Stored entries:
+ + + + +

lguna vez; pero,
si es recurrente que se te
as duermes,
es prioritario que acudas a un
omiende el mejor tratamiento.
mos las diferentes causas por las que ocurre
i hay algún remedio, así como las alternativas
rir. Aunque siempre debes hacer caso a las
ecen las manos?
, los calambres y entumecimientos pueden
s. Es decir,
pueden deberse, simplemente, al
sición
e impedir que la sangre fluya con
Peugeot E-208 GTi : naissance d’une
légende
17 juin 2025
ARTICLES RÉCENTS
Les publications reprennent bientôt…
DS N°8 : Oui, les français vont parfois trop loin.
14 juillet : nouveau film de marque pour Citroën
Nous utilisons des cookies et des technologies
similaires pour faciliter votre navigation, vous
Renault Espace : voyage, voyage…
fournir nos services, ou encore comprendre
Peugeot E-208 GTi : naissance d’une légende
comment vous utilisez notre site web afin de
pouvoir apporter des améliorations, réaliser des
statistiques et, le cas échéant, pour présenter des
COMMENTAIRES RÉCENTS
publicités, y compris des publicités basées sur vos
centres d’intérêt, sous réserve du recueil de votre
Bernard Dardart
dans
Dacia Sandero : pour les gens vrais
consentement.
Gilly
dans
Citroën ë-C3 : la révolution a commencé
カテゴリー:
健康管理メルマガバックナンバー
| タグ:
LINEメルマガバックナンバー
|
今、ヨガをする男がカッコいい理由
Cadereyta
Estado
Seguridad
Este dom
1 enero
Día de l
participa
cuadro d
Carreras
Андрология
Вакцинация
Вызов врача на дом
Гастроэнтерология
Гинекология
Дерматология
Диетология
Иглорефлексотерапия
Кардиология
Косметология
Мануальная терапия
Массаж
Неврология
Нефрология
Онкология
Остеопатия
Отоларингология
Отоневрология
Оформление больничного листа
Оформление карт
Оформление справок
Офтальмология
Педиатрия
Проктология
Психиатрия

+ + + + +

▶ **GOAL OF THE EXERCISE**
Across the entries above, find the lines with the string "naissance" and copy them.

▶ **TASK OUTPUT**
Peugeot E-208 GTi : naissance d’une
Peugeot E-208 GTi : naissance d’une légende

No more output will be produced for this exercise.